(INFORMATION SHOWN)

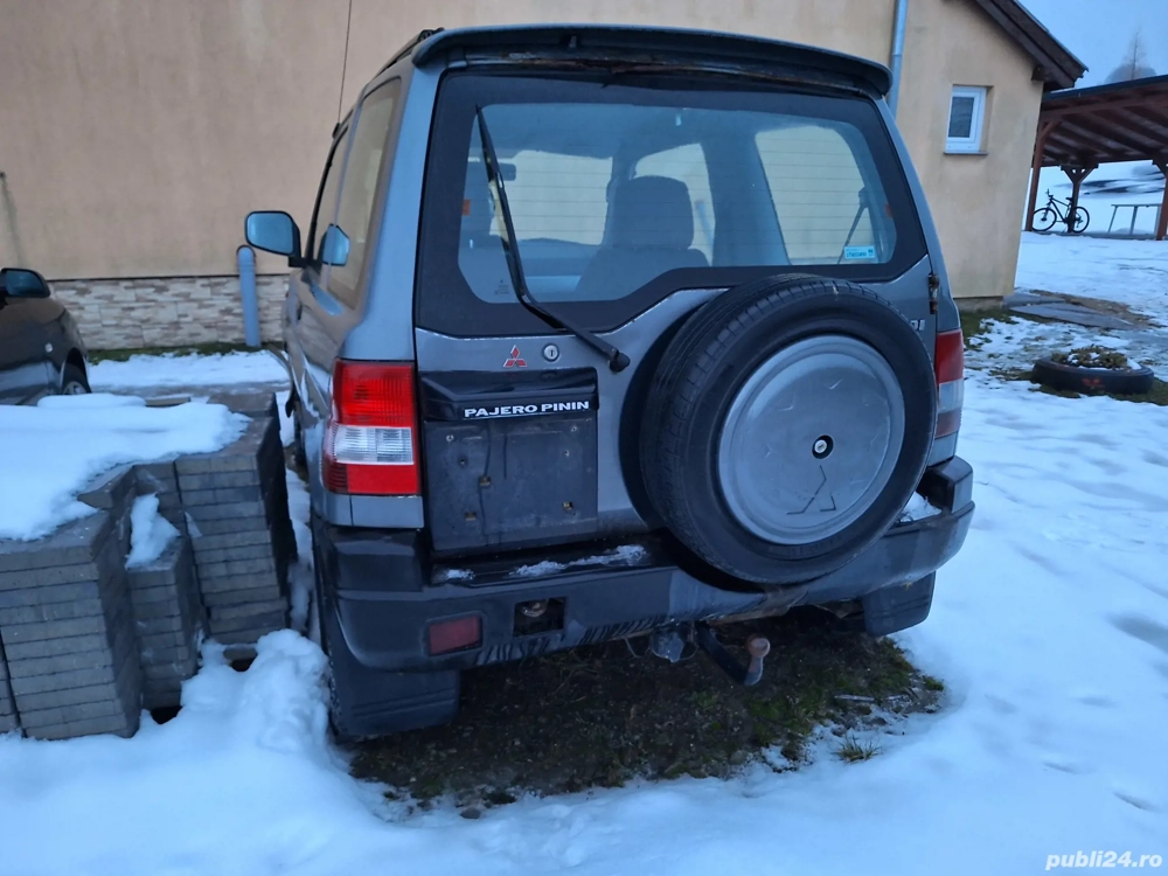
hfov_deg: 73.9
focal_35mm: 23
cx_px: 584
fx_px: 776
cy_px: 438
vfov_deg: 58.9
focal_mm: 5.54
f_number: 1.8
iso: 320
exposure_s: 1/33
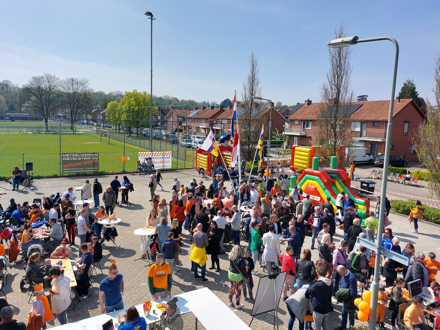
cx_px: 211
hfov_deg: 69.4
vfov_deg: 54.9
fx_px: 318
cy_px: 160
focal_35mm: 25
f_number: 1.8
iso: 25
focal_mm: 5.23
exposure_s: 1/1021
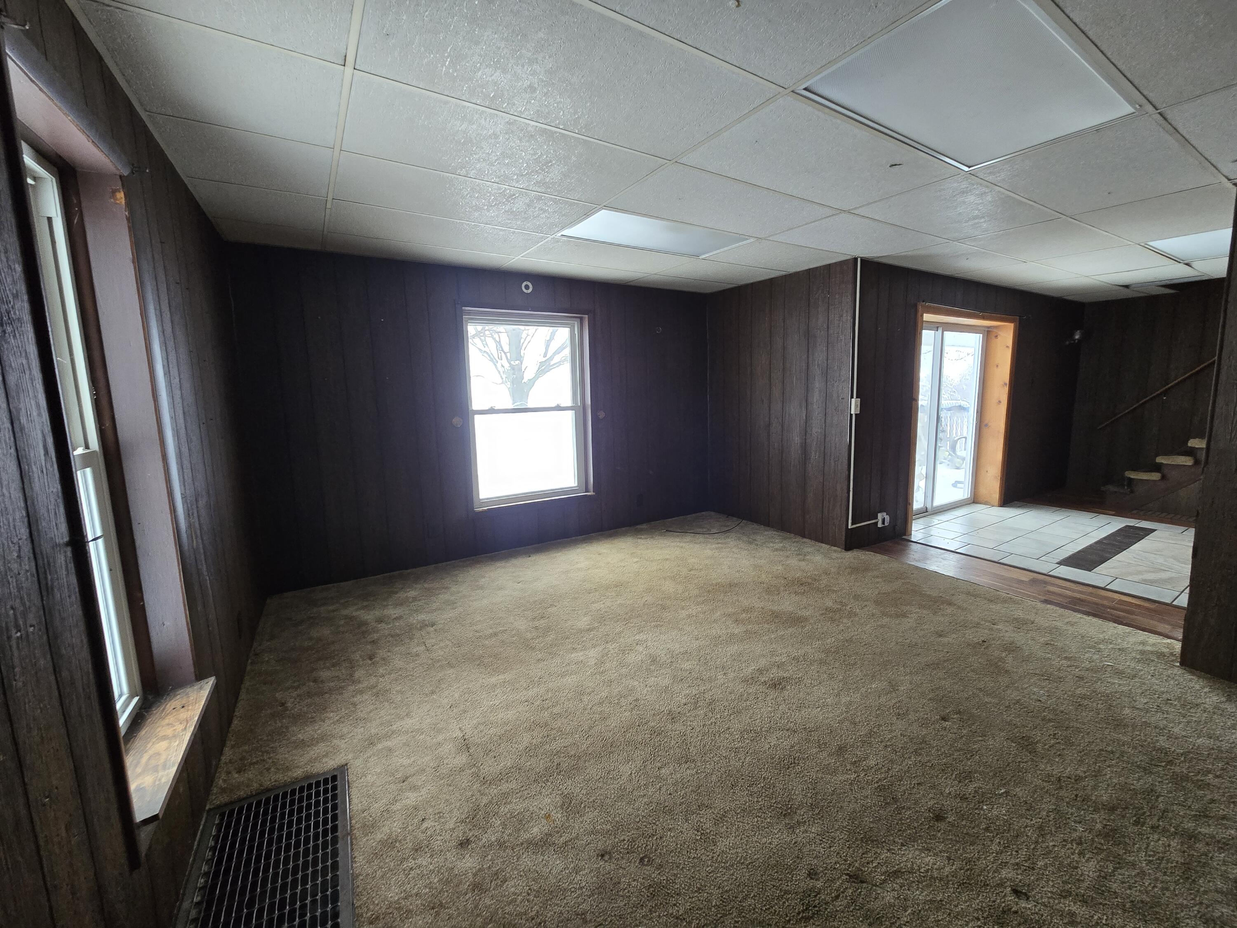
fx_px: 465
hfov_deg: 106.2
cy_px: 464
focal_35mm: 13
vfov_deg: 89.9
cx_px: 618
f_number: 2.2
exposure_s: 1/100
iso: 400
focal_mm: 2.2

(End INFORMATION SHOWN)
(INFORMATION SHOWN)

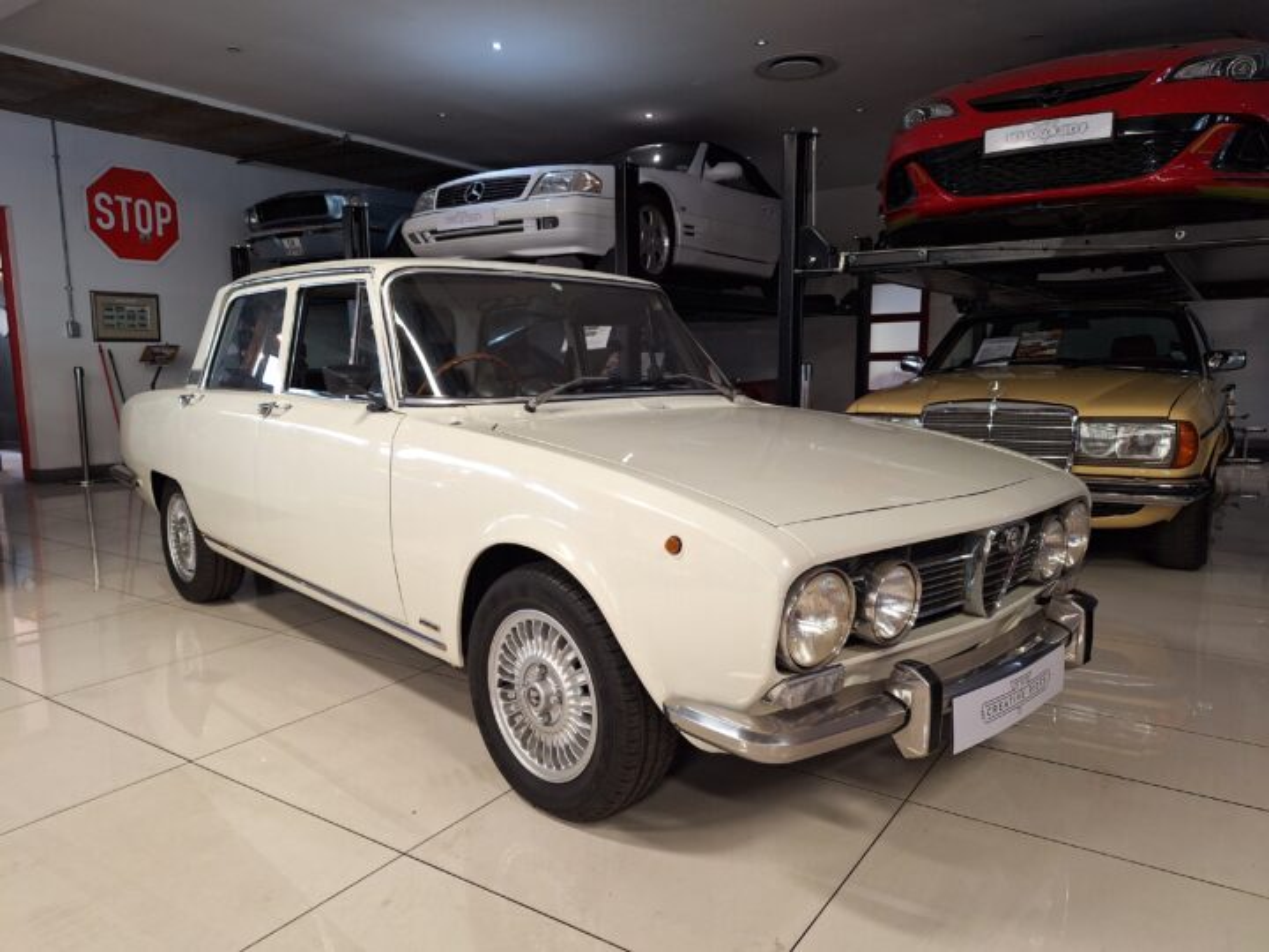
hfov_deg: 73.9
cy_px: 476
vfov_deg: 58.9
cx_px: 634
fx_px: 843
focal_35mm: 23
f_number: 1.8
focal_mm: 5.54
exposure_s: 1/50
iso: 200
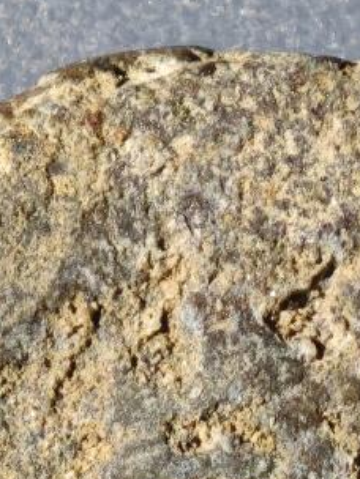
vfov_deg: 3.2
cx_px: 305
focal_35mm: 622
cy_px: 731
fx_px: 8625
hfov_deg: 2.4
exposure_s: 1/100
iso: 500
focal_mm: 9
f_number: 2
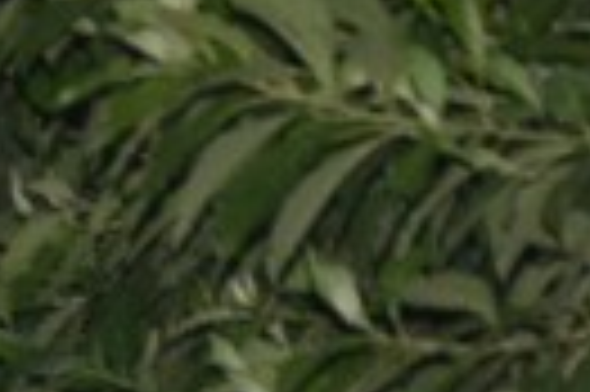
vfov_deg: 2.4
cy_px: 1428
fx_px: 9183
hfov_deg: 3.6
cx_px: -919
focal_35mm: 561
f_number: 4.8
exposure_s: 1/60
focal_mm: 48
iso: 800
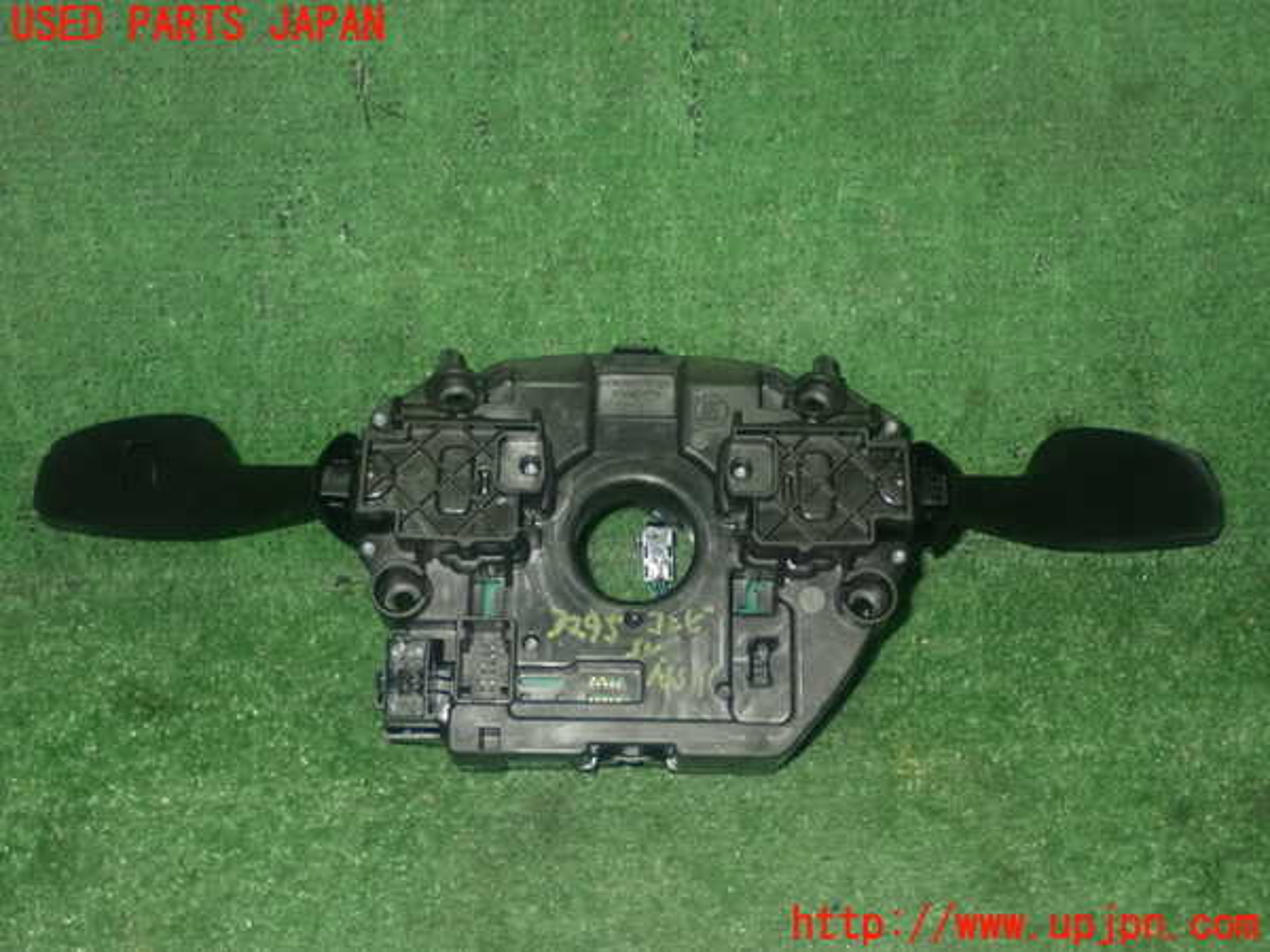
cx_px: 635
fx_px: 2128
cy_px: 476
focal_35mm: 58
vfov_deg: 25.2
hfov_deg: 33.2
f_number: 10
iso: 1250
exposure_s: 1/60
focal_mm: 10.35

(End INFORMATION SHOWN)

**WHAT THE TASK ASKS**
Please copy the lines above from the line with "focal_35mm: 13" up to and including the line with "focal_mm: 2.2", exactly as written and with nothing else.

**ANSWER TO THIS TASK**
focal_35mm: 13
vfov_deg: 89.9
cx_px: 618
f_number: 2.2
exposure_s: 1/100
iso: 400
focal_mm: 2.2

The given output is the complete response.